Thursday, January 20, 2011

Happy Big Day!


A very ‘Shubo Boro Din’ (literally ‘happy big day’) or Merry Christmas came to our little compound. A hot pink bamboo lighted star was hung from our roof, several small trees adorned with lights, and the front of the cafe filled with a few precious decorations and strands of lights. The festivities started a few days before Christmas when we took the kids caroling. Door to door all over campus we sang a few English carols and read Christmas bible verses. Apparently when you sing at people’s doors, instead of giving you something tasty, here they’ll give you taka(money)! So with all the taka the kids got we bought them little sweets(like super wet donut holes) and ice cream J
Two days before Christmas I REALLY went caroling. I was surprised at how hard-core Bengalis are about their caroling!
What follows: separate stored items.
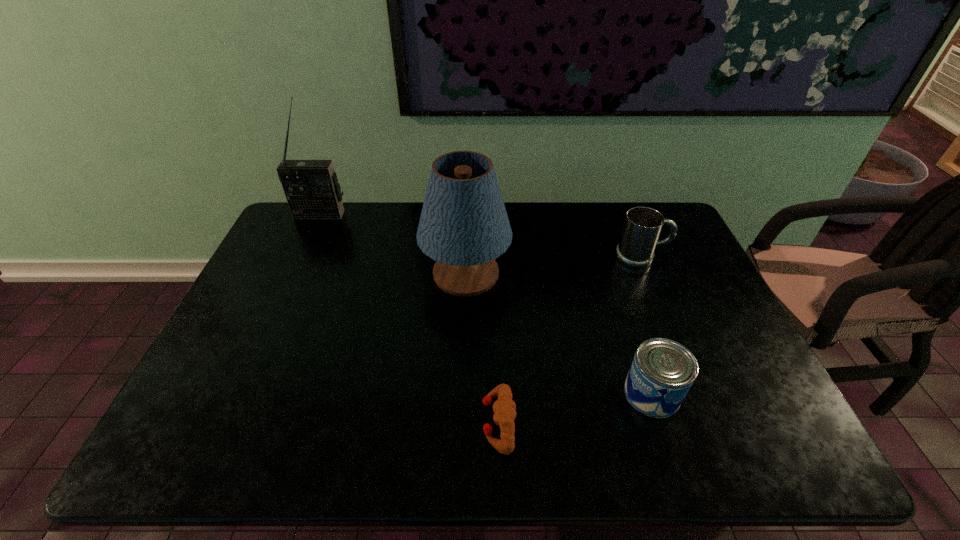
I want to click on vacant region between the puncher and the second shortest object, so click(575, 408).

This screenshot has width=960, height=540. Identify the location of empty space that is in between the can and the shortest object. (575, 408).

The width and height of the screenshot is (960, 540). What are the coordinates of `vacant area between the lampshade and the mug` in the screenshot? It's located at (553, 266).

I want to click on free spot between the third tallest object and the lampshade, so click(553, 266).

Locate an element on the screen. The image size is (960, 540). free point between the radio receiver and the can is located at coordinates (486, 304).

Identify the location of free area in between the puncher and the lampshade. This screenshot has height=540, width=960. (482, 348).

Where is `object that is the closest to the farthest object`? The image size is (960, 540). object that is the closest to the farthest object is located at coordinates (464, 226).

The image size is (960, 540). I want to click on object that is the third closest one to the fourth tallest object, so click(x=643, y=225).

What are the coordinates of `free region that satisfies the following two spatial constraints: 1. on the display of the farthest object; 2. on the right side of the lampshade` in the screenshot? It's located at (293, 274).

I want to click on vacant space that satisfies the following two spatial constraints: 1. on the side of the mug with the handle; 2. on the front side of the lampshade, so click(x=648, y=274).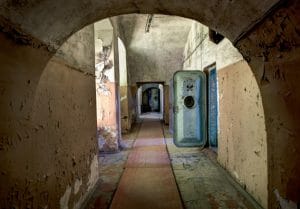
At what (x,y) coordinates should I click in order to perform the action: click on floor. Please return your answer as a coordinate pair (x, y). Looking at the image, I should click on click(x=197, y=178).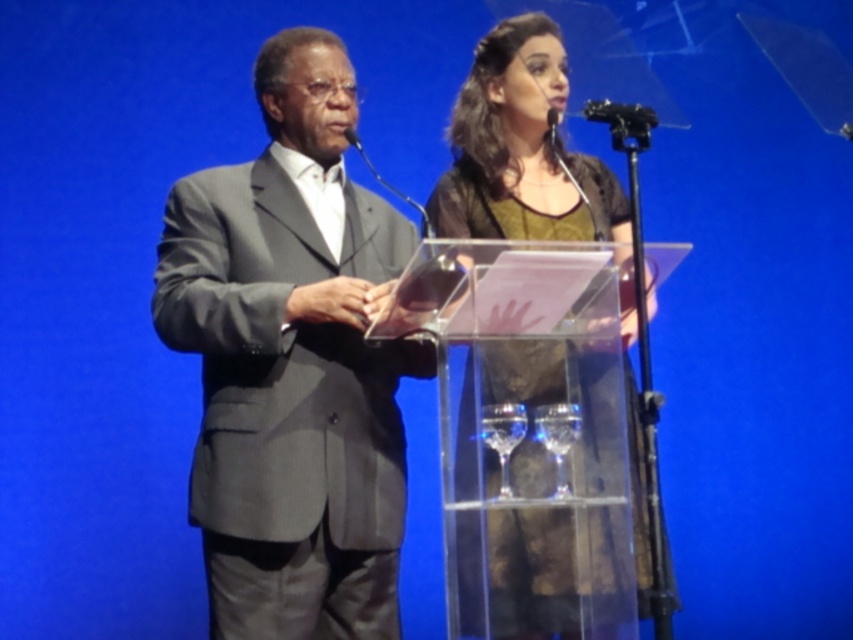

First, you should know that Bengali carols are about 3 or 4 times as long as English carols. Secondly, Bengalis love to dance with their carols. So, the leader is in the middle with a harmonium or drum singing phrase after phrase of these long songs and we are dancing around him in a circle echoing the phrases. We start off down the path just outside our compound and in about 5 mins we reach our first destination. Singing/dancing 2 or 3 carols here it is nearly 20 mins before we move on to our next destination!  The 2nd place is where we encountered a Hindu man doing his own worship; while we were caroling and dancing around the circle he was walking around behind us burning incense and muttering things under his breath…maybe he was worried one of his gods wouldn’t like our songs? Or maybe it was just his way of joining in with us. 20 mins later we left our incense man for one of our village schools. By the time we were done there it’d been about an hour and the puffed rice we got there tasted good J I thought now we’d been caroling for a bit, collected a bit of taka, ate a little puffed rice, we might be headed back? Apparently we had just begun! We went through village after village stopping in every courtyard and open space we could fit to dance a few songs before moving to the next group of mud huts. In this culture there doesn’t seem to be any curfew courtesy….11 o’clock at night they are still pounding on tin doors until sleepy faces finally emerge to watch us sing and give a few taka! After several hours of walking and dancing in the cold, many were complaining of sore feet but nothing was going to stop our leader until we had sang for every hut in every village near our campus! It wasn’t until 4 hours later we finally returned home and scurried to our warm beds to enjoy a little rest. These people took caroling to a whole new level for me!
Christmas eve day we gave out blankets and jackets to some of the surrounding villagers that really needed it(it actually gets cold here and the villagers suffer so much with no blankets or jackets). Then our kids all got a special Christmas Eve treat, a puffed rice and molasses ball(modified rice krispy treat) which they enjoyed thoroughly! As a special vespers that night the kids did a Christmas play we’d been working on with them, it was cute J Then, as hard-core as ever, the Bengalis went caroling AGAIN! Collecting still more taka and dancing at every hut around. I enjoyed my one and only packet of hot cider to celebrate this unique Christmas Eve J
Our Charlie Brown christmas tree :)



Issac's puffed rice molasses ball(Christmas Eve treat)
Then it was Christmas Morning, the happiest morning of the year! The kids knew it and couldn’t help showing it through all their huge smiles and sparkling eyes. It was an extremely unique Sabbath, not only being Christmas day, but also my first Christmas spent on the other side of the world with my Bangla Hope family. Special treats for all, extra treats for the kids, and priceless faces of the children when they received or gave a little gift. Christmas night we had a program with several special numbers; 3 guys singing ‘We Three Kings’, an English carol by the older kids, a Bengali carol by some staff, and an impromptu Silent Night by all the foreigners present! They turned the lights off, handed us candles, then in the middle of the song began spraying foam snow on us!  I was so surprised I finished the song half-laughing! There is no snow in Bangladesh, so the kids were quite perplexed when this foam landed on them and everyone was telling them it was snow J Grammy and Mr. Waid, who dressed as Santa Clause, handed out gifts for EVERYBODY, staff and kids alike. From clothes to cars and dolls and purses and pens, the kids could not contain their excitement, “Kelsey teacher! Look at! Look at what Grammy gave!” then they would pull out everything from their ziplock bag and show each treasure one-by-one. The excitement was contagious and I found myself having one my happiest Christmas experiences right there with those kids, marveling alongside them at the joy such simple things can bring. In a world with such advanced and complicated gadgets and ideas, it does not seem often enough we’re able to experience such pure joy from the beautiful simplicities God created. This Christmas has reminded me that true happiness often comes from the simplest things of life.